◆ **Exercise text**:
= = = = =

Condensed by Josephine Lindsay Bass on July 26, 1996

Congress had passed a law in 1834, providing for the removal of the Cherokees in Alabama, Tennessee, and Georgia, to the Indian Territory. Chief John Ross opposed the removal West and refused to sign the treaty. In 1837-38 their removal from their native home furnished one of the touching and most pathetic stories in American history.

General Winfield Scott divided Indians into camps for removal

General Winfield Scott was commander of the military forces. His troops entered the territory of the Cherokees and divided into small parties for the purpose of searching every home. They were placed in camps or palisades enclosed by stakes set in the ground and pointed at the top as a fence. Many Indians died in these camps where as many as 5,000 were assembled at a time. One out of every seven died before reaching his new home in the West.

Three ports of embarkation

There were three ports of embarkation of those who went by water: Charleston on the Hiwassee River, Ross’ Landing (now Chattanooga), and Gunter’s Landing on the Tennessee. One such detachment noted in Dr. C. Sillybright’s journal relates that they left Ross’ Landing, March 3, 1837, in eleven flatboats. This fleet of flatboats was met at Gunter’s Landing by the steamer Knoxville, which took charge of the boats and guided them to Decatur, Alabama. From Decatur, a portage was made around Muscle Shoals to Tuscumbia in railroad cars. There the emigrants were met by the steamer Revenue with a flotilla of keels. On March 27 these emigrants were unloaded at a point just beyond Fort Smith, Arkansas.

Chief John Ross moved his people himself

Chief John Ross got an agreement with Gen. Scott to move his people himself. He marched more than 10,000 overland in separate bands and in different routes in order to be assured of finding a supply of water and game for food on the way. The season had been so dry the marchers suffered untold privations, and sixteen hundred perished en route. Ross’ wife, who had gone on the boat, Victoria, died on the way and was buried at Little Rock, Arkansas.

= = = = =

Data pulled from a collection:
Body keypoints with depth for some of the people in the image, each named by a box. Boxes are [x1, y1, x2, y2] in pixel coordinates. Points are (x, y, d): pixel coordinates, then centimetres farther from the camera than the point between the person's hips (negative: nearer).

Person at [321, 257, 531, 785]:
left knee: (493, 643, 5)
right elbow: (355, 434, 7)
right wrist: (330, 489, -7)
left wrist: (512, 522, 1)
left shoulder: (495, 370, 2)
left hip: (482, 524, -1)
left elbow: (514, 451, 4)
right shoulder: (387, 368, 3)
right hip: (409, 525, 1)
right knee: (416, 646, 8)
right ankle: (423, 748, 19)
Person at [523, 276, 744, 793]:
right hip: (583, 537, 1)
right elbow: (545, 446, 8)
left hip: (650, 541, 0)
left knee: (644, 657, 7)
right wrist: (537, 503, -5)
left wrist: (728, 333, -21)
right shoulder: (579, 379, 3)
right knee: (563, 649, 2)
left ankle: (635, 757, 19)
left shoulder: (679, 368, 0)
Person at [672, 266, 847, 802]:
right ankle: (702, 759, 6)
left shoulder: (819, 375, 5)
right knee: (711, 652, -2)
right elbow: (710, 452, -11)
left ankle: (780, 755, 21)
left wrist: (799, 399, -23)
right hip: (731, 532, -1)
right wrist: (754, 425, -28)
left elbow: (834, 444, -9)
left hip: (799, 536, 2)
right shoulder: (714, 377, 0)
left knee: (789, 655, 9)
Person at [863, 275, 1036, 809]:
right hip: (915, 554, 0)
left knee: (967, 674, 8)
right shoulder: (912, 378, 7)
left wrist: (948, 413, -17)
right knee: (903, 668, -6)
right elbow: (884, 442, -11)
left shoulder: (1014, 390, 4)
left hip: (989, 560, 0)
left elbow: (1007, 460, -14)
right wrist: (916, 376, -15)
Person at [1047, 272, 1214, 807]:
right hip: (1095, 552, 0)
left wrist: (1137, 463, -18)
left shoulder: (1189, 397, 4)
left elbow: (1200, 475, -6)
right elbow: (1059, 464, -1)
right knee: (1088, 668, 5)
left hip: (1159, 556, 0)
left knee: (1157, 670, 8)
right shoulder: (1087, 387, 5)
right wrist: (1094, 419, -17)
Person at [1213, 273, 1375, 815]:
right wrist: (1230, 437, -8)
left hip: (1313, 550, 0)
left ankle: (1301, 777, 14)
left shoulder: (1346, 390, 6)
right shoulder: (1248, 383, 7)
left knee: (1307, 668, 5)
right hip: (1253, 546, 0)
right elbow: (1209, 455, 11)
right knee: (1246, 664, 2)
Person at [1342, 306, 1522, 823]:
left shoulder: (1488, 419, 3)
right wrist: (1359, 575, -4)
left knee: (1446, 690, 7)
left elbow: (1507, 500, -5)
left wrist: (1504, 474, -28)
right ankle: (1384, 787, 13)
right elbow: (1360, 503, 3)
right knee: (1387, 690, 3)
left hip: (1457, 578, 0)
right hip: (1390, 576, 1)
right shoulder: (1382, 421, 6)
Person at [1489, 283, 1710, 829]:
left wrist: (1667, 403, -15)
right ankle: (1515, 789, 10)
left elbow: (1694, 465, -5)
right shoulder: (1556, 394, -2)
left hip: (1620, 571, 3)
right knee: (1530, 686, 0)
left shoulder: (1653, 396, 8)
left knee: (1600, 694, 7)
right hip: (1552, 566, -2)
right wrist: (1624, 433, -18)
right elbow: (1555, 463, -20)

= = = = =

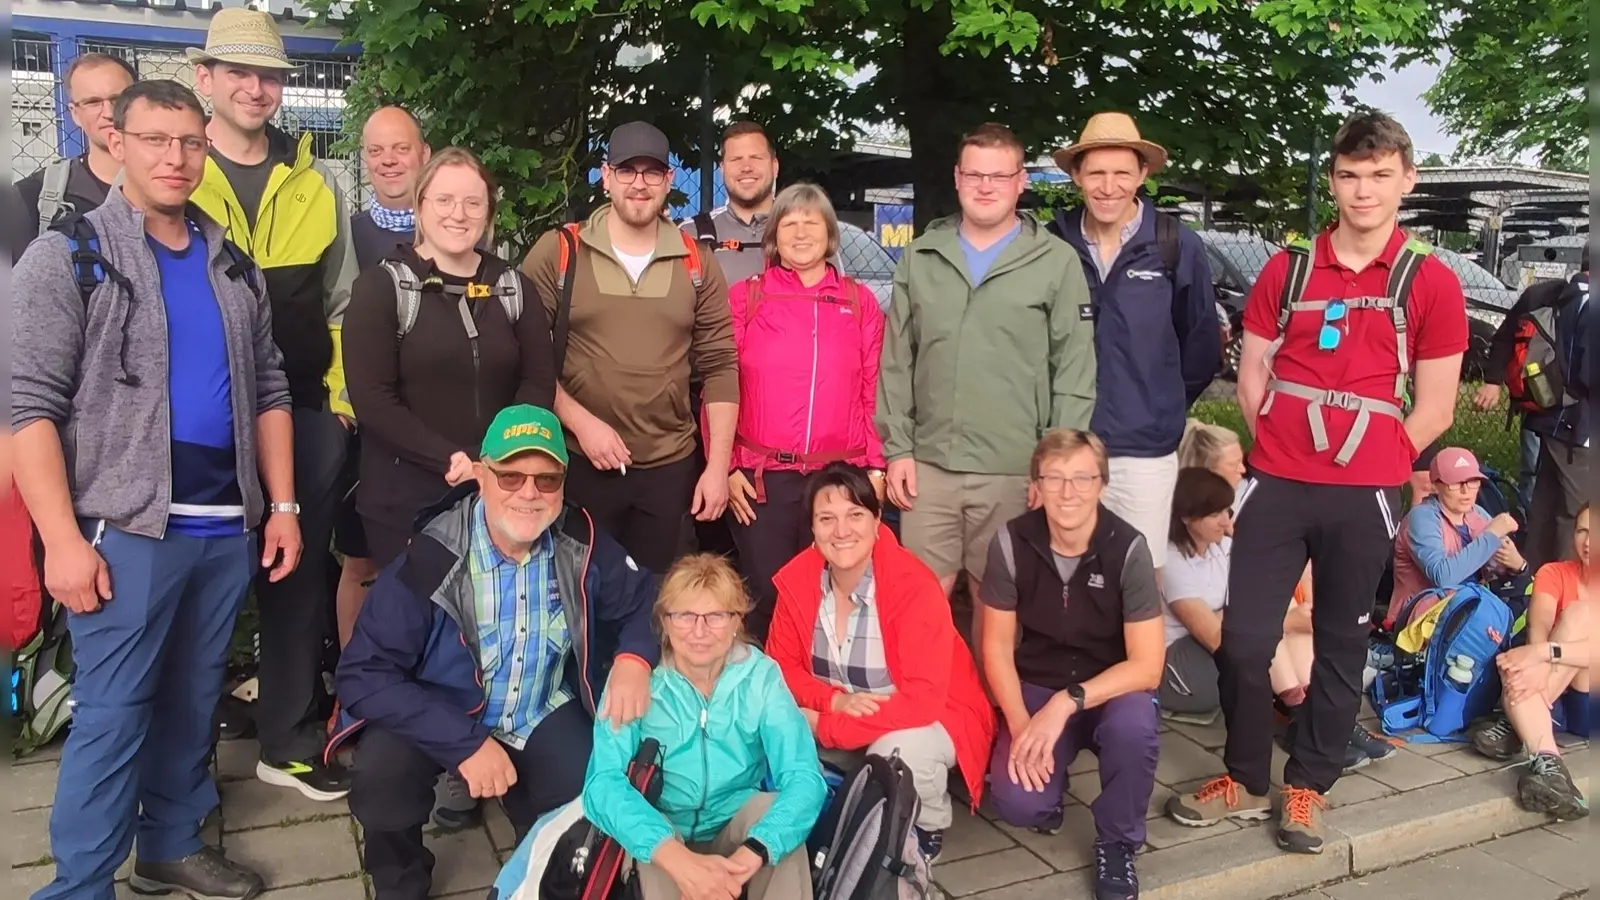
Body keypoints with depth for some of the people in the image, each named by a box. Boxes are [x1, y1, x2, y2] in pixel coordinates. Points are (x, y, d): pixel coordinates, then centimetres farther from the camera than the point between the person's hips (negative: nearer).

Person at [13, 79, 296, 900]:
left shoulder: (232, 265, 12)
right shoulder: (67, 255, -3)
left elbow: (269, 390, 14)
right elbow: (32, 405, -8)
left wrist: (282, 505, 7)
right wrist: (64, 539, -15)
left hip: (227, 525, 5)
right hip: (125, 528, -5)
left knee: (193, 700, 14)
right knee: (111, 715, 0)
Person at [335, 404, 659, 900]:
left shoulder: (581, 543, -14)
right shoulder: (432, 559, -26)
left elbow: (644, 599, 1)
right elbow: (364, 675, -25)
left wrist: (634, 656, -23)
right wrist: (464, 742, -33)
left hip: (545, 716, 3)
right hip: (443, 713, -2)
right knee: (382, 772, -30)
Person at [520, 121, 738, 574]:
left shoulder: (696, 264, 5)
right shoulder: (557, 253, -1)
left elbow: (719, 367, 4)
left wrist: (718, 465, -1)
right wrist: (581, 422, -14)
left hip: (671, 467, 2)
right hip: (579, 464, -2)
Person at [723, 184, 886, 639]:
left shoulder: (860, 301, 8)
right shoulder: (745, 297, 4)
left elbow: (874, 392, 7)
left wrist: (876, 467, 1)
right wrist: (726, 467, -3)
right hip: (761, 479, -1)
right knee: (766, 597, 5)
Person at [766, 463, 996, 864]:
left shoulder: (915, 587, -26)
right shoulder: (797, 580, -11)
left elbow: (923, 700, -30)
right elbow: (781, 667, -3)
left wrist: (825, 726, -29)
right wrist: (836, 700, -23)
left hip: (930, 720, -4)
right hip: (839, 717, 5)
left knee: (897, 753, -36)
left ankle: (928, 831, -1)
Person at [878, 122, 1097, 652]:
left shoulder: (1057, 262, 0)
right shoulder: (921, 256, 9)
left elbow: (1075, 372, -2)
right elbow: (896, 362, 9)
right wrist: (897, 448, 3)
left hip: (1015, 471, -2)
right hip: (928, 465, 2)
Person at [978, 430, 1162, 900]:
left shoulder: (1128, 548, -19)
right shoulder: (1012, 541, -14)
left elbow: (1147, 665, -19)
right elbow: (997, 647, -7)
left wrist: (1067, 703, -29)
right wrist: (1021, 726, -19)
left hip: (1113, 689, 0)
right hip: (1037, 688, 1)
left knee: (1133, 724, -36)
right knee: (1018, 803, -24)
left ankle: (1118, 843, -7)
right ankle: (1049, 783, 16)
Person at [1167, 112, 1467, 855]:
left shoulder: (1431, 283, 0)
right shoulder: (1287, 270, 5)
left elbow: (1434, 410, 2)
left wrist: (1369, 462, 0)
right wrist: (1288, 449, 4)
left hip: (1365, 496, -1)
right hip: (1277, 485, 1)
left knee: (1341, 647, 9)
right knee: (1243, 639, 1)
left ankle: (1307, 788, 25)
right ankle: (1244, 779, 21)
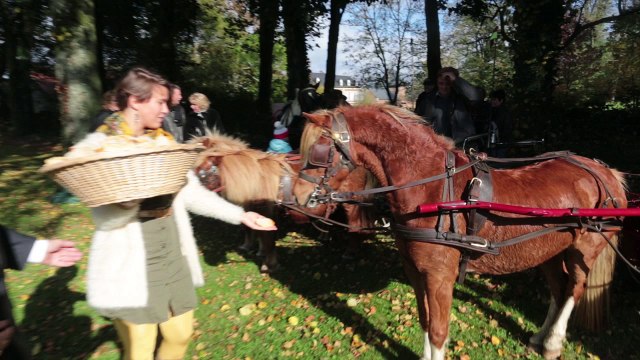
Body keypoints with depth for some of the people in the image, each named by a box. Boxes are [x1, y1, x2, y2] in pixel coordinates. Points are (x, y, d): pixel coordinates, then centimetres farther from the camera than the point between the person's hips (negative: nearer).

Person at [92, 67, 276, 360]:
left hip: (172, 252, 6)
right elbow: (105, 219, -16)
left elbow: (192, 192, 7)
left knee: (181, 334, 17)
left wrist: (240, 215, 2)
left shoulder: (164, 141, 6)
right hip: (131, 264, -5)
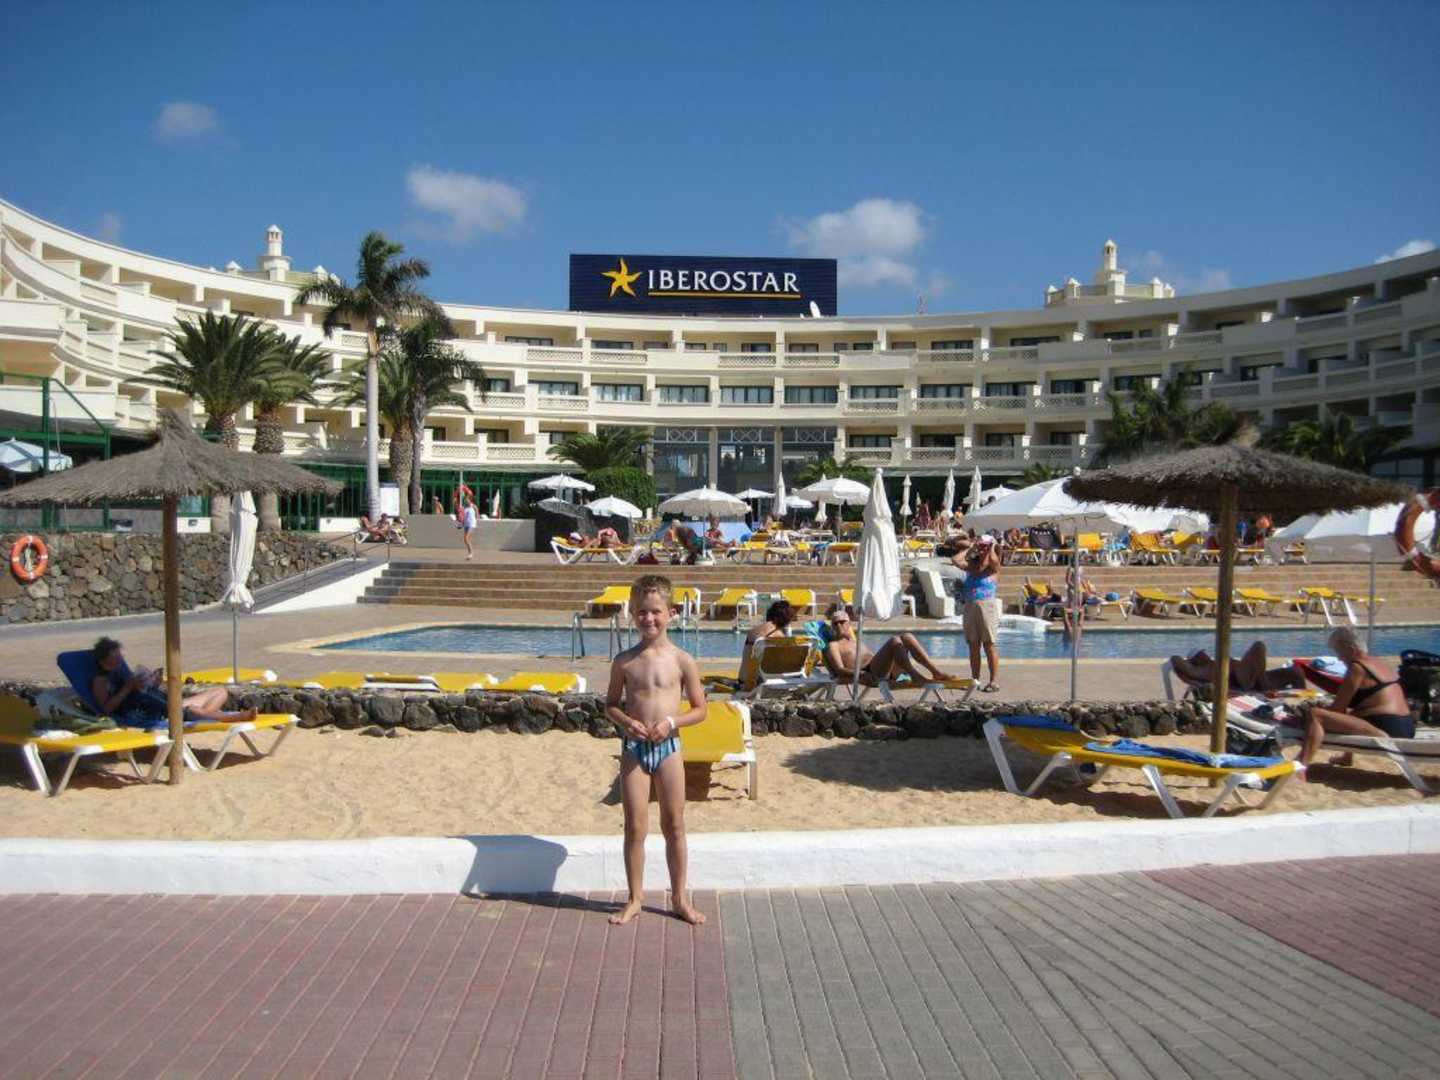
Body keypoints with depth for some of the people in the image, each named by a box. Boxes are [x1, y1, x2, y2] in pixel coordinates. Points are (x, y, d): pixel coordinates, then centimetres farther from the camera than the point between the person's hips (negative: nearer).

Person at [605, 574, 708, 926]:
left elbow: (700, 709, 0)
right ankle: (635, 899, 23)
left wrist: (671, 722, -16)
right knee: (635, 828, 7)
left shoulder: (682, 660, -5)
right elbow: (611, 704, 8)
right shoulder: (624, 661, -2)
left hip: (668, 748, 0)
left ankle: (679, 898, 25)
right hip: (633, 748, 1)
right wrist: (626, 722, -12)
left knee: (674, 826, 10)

= = = = =

◆ **Tasks to carry out**:
1) Rescale part of the records, starting with the line containing "right shoulder: (387, 368, 3)" and going on through the line containing "right wrist: (1094, 419, -17)". Write those lines out again, person box lines included, with each keypoint coordinate and depth value multiplied by 1.95 and rounded to a whole number (halves round up).
2) Resume the account of the Cherokee removal after its last sentence.
The text and the records have nothing to do with each other.

◆ **Answers for each item**:
1)
right shoulder: (755, 718, 6)
right hip: (798, 1024, 2)
right knee: (811, 1260, 16)
right ankle: (825, 1459, 37)
Person at [523, 276, 744, 793]:
right hip: (1137, 1047, 2)
right elbow: (1063, 870, 16)
left hip: (1268, 1055, 0)
left knee: (1256, 1281, 14)
right wrist: (1047, 981, -10)
left wrist: (1420, 649, -41)
right shoulder: (1129, 739, 6)
right knee: (1098, 1266, 4)
left ankle: (1238, 1476, 37)
left shoulder: (1324, 718, 0)
Person at [672, 266, 847, 802]:
right ankle: (1369, 1480, 12)
left shoulder: (1597, 731, 10)
right knee: (1386, 1271, -4)
right elbow: (1385, 881, -21)
left ankle: (1521, 1472, 41)
left wrist: (1558, 778, -45)
right hip: (1425, 1037, -2)
right wrist: (1470, 829, -55)
left elbow: (1626, 866, -18)
left hip: (1558, 1045, 4)
right shoulder: (1392, 735, 0)
left knee: (1539, 1277, 18)
Person at [863, 275, 1036, 809]:
right hip: (1784, 1080, 0)
left knee: (1886, 1314, 16)
right shoulder: (1778, 737, 14)
left wrist: (1849, 805, -33)
right knee: (1761, 1303, -12)
right elbow: (1724, 862, -21)
left shoulder: (1977, 761, 8)
left hip: (1929, 1092, 0)
left elbow: (1964, 897, -27)
right wrist: (1786, 733, -29)
Person at [1047, 272, 1214, 807]:
right hip: (2135, 1076, 0)
left wrist: (2217, 903, -35)
left shoulder: (2319, 774, 8)
left elbow: (2340, 926, -12)
right elbow: (2065, 905, -2)
right knee: (2122, 1303, 10)
left hip: (2260, 1084, 0)
left knee: (2256, 1307, 16)
right shoulder: (2120, 755, 10)
right wrist: (2133, 817, -33)

2)
Alexander Reid, and Jonathan Beeson of Paint Rock Valley; William Sims, Samuel Hill, and Nathan Kennamer and other citizens of the county served in the army which removed these Indians.

John Ross, Cherokee chief

According to Cherokee Connections by Myra Vanderpool Cormley, 1995, “The removal actually started when about 17,000 Cherokees, who had refused to emigrate under the disputed Treaty of New Echota (1835), were rounded up at gun or bayonet point by soldiers and were placed into holding areas, which were guarded. It is these stories of the harsh roundup that have become interwoven with the actual removal on the Trail of Tears.

Removal in June of 1838

Early in June of 1838, the removal to what would later be Oklahoma started when approximately 2,800 of those who had been forcibly rounded up, were divided into three detachments, each accompanied by a military officer, a corps of assistants and two physicians. The first detachment of about 800 – made up of Cherokees from Georgia who had been concentrated at Ross’s Landing (now Chattanooga) – departed 6 June. It was forcibly placed on boats and was under the command of Lt. Edward Deas.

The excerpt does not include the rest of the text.